**Texte à lire**
Par Christine Portelance le 2021/03

On oublie souvent que la Nouvelle-France fut la première communauté francophone unifiée, et ce, des siècles avant la France. En effet, l’unification linguistique sur le territoire de la France ne sera complétée qu’au XXe siècle. Jusqu’alors, en marge du français central, il y avait cohabitation de dialectes (« oc » au sud, « oïl » au nord) et la présence de langues de familles différentes (breton, basque, etc.). Cette diversité explique la réaction de certains visiteurs en Nouvelle-France et leurs commentaires élogieux quant à la qualité du français qu’ils entendent ici; en fait, ils n’étaient tout simplement pas habitués à entendre toute une population parler un même français.

Les questions linguistiques sont toujours politiques : le dialecte qui sera imposé est celui de l’Île-de-France, lieu de pouvoir où réside le roi. Le lecte de prestige fut d’abord la langue parlée à la cour; après la Révolution, la langue bourgeoise remplacera celle des aristocrates comme lecte de référence. Au Bas-Canada, les contacts avec la mère patrie s’étant raréfiés après la Conquête, les changements linguistiques opérés après la Révolution ne nous parviendront pas, c’est donc à partir de la langue de l’Ancien Régime que le français québécois s’est forgé; les toé et moé, entre autres, sont des vestiges d’une phonétique propre à la langue du Roy.

Les linguistes se plaisent à dire en boutade qu’une langue nationale est un dialecte avec une armée. Chose certaine, sans pouvoir politique, et sans la loi du nombre, une langue est appelée à disparaître, les Premières Nations en Amérique en savent quelque chose.

**Données disponibles**

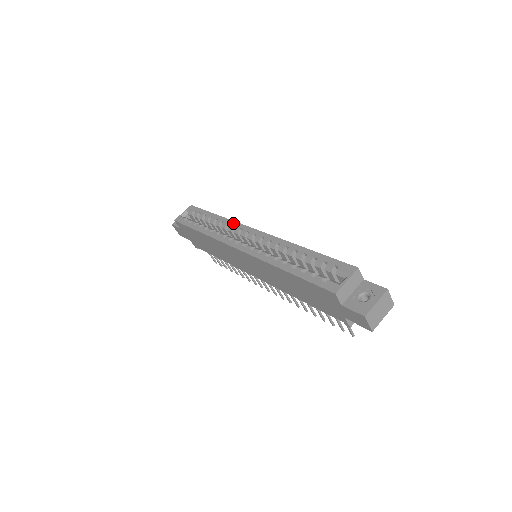
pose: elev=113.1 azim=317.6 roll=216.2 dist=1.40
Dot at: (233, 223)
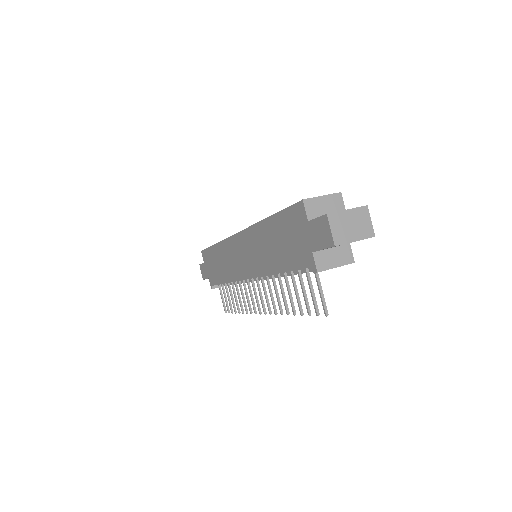
Dot at: occluded
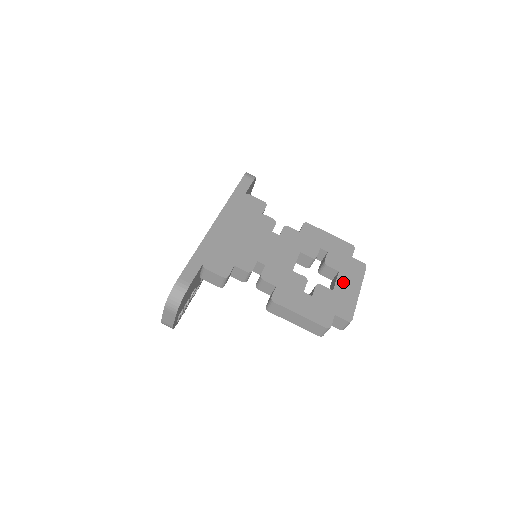
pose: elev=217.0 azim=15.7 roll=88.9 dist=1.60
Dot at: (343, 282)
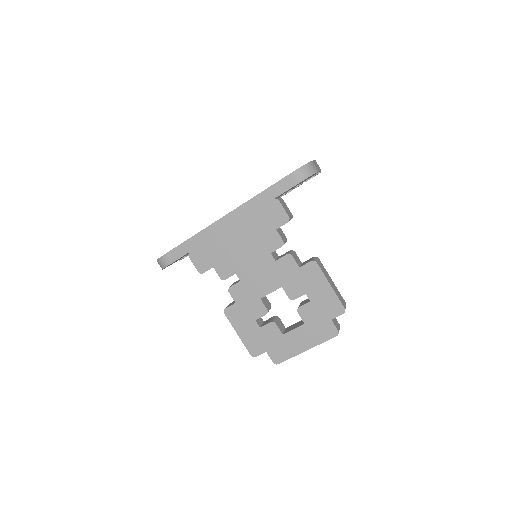
Dot at: (299, 334)
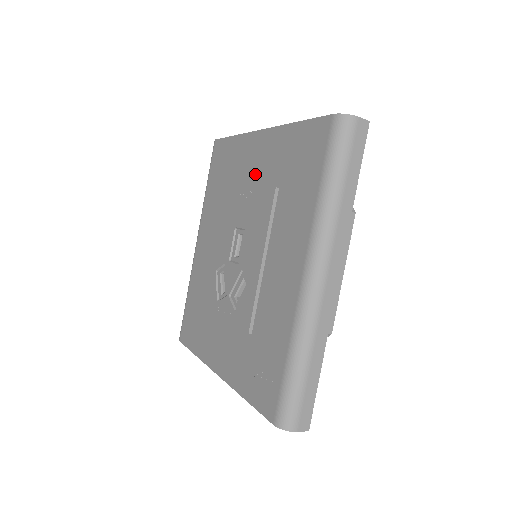
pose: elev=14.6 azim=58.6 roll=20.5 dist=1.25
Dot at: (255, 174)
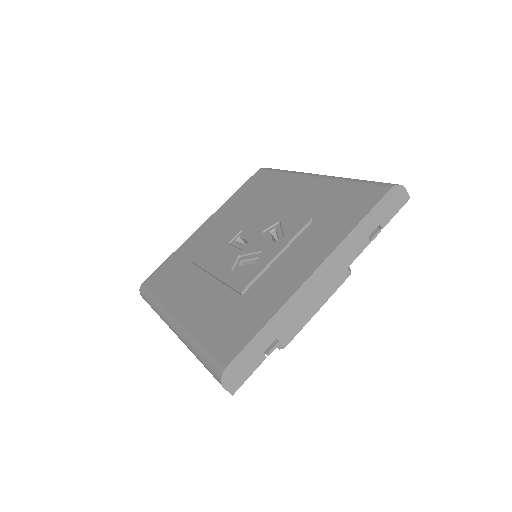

**Consignes**
[1] Recopie les enregistrements ci-dessus en remplaçant « pose » par « orientation », sans rien modifier d'autre. N'inclus pas les images dans ta réponse.
[2] Prolonge le texte sur les origines du français québécois à partir de sa dernière phrase.

**Réponses**
[1]
orientation: elev=113.1 azim=317.6 roll=216.2 dist=1.40
Dot at: (233, 223)
Dot at: occluded
orientation: elev=217.0 azim=15.7 roll=88.9 dist=1.60
Dot at: (343, 282)
Dot at: (299, 334)
orientation: elev=14.6 azim=58.6 roll=20.5 dist=1.25
Dot at: (255, 174)

[2]
Le français peut-il survivre dans une aire provinciale du Canada, cette monarchie anglophone sise au sein d’une Amérique dont la culture bling-bling mondialisée a fait de l’anglais la langue cool par excellence? À long terme, rien de moins sûr. Après tout, l’assimilation ne requiert que deux ou trois générations. Tout dépendra de nos choix individuels et collectifs. L’anglais a une grande force d’attraction, mais l’anglomanie n’a pas ici les mêmes conséquences qu’en France. Si les prochaines générations préfèrent étudier en anglais, travailler en anglais, regarder des films en anglais, écouter des chansons en anglais, et si l’anglais, à force d’être cool, devenait la langue de la culture en plus d’être celle de l’argent, avec une telle baisse de reach, le français finirait par être out. Petit à petit, il pourrait se replier en régions et même finir par être cantonné à la sphère privée (comme l’italien dans les familles d’origine italienne, par exemple).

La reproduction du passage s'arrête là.